I have a concert coming up in a few days at the Islington Assembly Hall. The ticketing, through a system called DICE, reminded me yet again of ticket touting.
Time was there was no Web and tickets had to be bought at the venue, at a ticket seller or by telephone. If necessary, it was posted, or you collected it, in a long queue, at the box office.
I remember going to see the Moody Blues at the Royal Albert Hall. The ordered tickets did not appear in the post, so we went to the box office beforehand armed with proof and got duplicates. Sitting in our seats, two gruff foreign chaps (not racist, just factual) turned up wanting the exact same seats. We could prove who we were, and since neither of these chaps was the female who had bought the tickets, they were marched off and dealt with.
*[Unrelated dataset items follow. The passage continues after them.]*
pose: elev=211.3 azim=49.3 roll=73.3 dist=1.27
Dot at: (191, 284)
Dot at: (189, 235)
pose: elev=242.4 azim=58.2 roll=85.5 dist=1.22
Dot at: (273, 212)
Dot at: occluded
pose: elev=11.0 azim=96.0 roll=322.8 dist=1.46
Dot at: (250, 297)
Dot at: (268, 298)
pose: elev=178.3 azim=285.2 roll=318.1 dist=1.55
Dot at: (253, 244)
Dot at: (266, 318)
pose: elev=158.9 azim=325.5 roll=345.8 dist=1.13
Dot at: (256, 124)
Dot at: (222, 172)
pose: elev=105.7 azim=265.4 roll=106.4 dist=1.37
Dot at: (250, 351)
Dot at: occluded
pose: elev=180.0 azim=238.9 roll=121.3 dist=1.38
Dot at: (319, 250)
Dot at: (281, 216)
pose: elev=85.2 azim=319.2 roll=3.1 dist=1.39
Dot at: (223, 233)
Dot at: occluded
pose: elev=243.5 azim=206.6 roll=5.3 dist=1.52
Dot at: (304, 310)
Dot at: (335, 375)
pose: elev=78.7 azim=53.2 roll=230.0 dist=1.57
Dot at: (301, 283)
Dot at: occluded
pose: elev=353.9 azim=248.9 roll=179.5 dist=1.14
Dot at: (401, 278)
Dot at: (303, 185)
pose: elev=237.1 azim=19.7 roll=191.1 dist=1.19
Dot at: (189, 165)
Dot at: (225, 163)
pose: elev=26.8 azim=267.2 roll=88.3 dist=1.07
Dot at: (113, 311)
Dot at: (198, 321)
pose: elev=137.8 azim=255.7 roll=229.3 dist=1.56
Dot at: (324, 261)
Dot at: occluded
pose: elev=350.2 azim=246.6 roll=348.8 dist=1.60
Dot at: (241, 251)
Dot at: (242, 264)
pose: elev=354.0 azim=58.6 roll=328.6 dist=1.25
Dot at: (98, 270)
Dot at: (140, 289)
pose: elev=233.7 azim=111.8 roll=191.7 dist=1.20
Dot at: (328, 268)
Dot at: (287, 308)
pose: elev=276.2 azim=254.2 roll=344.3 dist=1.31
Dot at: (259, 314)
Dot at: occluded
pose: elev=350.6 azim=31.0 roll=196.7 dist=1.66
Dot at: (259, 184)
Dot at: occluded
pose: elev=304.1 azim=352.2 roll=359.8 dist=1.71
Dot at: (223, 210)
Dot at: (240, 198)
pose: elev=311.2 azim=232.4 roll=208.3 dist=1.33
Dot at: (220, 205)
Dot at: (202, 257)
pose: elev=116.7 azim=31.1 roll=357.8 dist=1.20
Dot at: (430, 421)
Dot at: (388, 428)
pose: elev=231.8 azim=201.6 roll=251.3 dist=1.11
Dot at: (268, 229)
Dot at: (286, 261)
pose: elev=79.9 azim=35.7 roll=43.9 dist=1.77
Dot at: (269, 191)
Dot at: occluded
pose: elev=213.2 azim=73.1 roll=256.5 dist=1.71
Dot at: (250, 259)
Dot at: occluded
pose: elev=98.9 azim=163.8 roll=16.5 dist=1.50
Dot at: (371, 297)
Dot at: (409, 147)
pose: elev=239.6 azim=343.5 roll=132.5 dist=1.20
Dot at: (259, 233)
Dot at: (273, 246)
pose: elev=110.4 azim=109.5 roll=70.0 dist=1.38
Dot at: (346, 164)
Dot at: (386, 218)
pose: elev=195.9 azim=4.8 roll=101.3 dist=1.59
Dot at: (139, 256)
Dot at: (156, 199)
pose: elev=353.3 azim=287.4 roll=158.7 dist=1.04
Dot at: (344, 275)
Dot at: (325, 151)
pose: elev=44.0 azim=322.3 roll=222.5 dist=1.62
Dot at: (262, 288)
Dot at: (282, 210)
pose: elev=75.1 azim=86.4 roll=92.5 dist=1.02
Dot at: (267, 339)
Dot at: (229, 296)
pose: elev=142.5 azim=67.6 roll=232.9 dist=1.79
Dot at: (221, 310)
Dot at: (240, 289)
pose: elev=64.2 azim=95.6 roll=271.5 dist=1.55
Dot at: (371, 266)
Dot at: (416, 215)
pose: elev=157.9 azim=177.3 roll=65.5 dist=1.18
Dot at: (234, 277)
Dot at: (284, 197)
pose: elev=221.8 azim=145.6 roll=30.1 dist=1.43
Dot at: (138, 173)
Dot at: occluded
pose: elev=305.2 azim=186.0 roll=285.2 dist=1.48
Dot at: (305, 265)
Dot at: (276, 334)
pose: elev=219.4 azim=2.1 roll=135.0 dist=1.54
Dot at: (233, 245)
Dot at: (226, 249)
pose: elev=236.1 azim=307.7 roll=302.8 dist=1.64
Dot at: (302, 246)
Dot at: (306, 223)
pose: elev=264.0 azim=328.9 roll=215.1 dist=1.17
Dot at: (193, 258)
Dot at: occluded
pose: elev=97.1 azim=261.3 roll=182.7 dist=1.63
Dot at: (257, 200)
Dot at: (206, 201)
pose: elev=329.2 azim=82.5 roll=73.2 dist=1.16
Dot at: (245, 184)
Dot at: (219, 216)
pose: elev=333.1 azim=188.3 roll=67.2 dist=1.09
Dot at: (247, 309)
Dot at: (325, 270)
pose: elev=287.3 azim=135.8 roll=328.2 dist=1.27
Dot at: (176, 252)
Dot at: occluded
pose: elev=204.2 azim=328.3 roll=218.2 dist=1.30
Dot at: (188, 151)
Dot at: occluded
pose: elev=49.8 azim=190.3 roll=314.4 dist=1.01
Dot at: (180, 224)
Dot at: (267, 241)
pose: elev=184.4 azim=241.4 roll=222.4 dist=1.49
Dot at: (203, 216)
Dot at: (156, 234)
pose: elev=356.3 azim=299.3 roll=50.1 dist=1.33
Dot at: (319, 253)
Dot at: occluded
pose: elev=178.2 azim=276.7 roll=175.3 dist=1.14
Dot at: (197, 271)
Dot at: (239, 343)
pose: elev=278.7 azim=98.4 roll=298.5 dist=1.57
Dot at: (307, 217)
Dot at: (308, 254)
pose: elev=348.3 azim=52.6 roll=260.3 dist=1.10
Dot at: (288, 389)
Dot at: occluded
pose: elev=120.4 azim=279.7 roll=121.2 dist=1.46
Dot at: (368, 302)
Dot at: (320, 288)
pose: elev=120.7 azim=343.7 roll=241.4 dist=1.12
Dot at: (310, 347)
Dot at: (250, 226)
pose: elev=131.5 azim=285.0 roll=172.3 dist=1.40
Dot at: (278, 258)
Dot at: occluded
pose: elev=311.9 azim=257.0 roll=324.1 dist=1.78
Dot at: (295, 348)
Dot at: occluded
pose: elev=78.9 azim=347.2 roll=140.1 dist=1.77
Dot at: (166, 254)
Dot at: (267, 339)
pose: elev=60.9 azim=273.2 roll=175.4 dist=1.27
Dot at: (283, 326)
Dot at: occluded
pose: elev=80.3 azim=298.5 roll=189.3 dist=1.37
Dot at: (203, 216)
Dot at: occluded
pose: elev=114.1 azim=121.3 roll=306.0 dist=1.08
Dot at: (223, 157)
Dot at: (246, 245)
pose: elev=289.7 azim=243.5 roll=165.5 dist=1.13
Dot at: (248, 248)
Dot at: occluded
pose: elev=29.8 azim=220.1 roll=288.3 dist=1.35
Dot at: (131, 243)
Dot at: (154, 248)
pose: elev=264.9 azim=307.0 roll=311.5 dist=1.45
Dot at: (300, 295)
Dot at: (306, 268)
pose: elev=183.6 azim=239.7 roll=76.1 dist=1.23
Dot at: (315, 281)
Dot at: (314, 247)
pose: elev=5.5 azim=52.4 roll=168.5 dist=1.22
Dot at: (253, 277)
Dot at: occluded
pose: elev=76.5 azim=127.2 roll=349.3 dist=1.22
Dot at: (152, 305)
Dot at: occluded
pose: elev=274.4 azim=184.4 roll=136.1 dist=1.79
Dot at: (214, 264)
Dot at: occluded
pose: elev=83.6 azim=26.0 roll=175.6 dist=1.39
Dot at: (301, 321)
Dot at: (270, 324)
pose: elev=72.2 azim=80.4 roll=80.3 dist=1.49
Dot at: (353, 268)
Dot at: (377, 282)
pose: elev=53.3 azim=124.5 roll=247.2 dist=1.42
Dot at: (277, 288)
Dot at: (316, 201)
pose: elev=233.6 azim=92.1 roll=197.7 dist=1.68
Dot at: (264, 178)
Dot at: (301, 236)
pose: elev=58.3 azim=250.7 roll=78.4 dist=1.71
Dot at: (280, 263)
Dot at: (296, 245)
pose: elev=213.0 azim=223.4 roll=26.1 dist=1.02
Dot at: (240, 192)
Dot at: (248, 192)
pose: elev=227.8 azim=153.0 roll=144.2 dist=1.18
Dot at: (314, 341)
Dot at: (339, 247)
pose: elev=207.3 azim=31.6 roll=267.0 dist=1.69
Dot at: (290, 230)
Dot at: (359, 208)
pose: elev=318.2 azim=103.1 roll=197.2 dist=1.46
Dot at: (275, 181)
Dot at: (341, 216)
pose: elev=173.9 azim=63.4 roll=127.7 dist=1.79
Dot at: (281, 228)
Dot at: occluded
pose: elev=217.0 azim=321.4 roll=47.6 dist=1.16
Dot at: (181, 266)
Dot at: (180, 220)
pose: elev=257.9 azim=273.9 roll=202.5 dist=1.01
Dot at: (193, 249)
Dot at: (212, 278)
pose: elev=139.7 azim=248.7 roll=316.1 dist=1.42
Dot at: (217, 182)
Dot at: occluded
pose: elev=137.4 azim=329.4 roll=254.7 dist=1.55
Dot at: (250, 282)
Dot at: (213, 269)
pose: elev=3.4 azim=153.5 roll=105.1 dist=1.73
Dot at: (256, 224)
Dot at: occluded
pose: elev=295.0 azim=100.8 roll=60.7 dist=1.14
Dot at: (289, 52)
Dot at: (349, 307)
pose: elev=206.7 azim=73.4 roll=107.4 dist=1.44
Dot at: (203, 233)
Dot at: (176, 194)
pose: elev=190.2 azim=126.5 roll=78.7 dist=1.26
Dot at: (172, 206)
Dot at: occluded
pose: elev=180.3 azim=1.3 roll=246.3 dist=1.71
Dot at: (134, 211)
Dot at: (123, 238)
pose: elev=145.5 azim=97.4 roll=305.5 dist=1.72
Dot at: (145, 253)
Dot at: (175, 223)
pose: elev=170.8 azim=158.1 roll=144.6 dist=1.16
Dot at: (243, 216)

People are trying very hard to stop ticket touting. It’s unfair to fans that there are no tickets to be had for their favourite performer except at many times the actual price. With people like Paul McCartney asking for £150 per ticket, you know the touts may be selling some at many times that. Buying from a tout is also dodgy – how do you know it’s a real ticket?
Nowadays, you go to a concert, the tickets are named, the named person has to be there, maybe you even need photo id.
This DICE system, and there may be others, allows you to buy on-line. You need their app. The ticket comes to your phone, but you can’t see it until two hours before the concert. Then, the QR can be scanned and al is good. Oh, and the DICE people can send you lots of advertising and, who knows, snoop on your device to see what you are doing…
Personally, I prefer print at home tickets. I do object to having to pay huge booking and service fees for booking the ticket myself, doing all the work, and then printing myself as well.
Will they stop ticket touting? No, they can try, but as ever, whatever system they come up with, someone will defeat it.